Exercise: Reproduce the whole listing exactly, omitting any picture it holds.
⁂
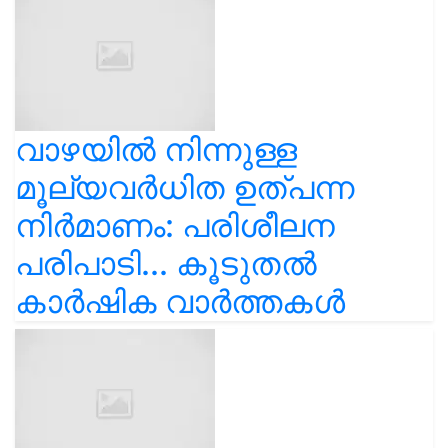
വാഴയിൽ നിന്നുള്ള
മൂല്യവർധിത ഉത്പന്ന
നിർമാണം: പരിശീലന
പരിപാടി... കൂടുതൽ
കാർഷിക വാർത്തകൾ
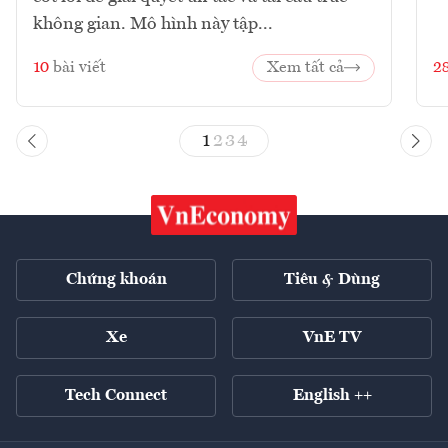
không gian. Mô hình này tập...
10
bài viết
Xem tất cả
2
1
2
3
4
Chứng khoán
Tiêu & Dùng
Xe
VnE TV
Tech Connect
English ++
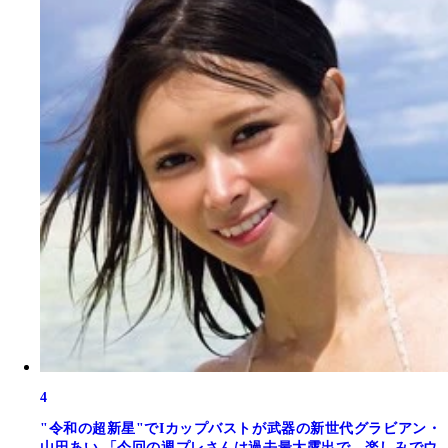
4
"令和の超新星"でIカップバストが武器の新世代グラビアン・
山田あい 「今回の週プレさんは過去最大露出で、楽しみでウ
⁂
Solution below:
വാഴയിൽ നിന്നുള്ള
മൂല്യവർധിത ഉത്പന്ന
നിർമാണം: പരിശീലന
പരിപാടി... കൂടുതൽ
കാർഷിക വാർത്തകൾ
không gian. Mô hình này tập...
10
bài viết
Xem tất cả
2
1
2
3
4
Chứng khoán
Tiêu & Dùng
Xe
VnE TV
Tech Connect
English ++
4
"令和の超新星"でIカップバストが武器の新世代グラビアン・
山田あい 「今回の週プレさんは過去最大露出で、楽しみでウ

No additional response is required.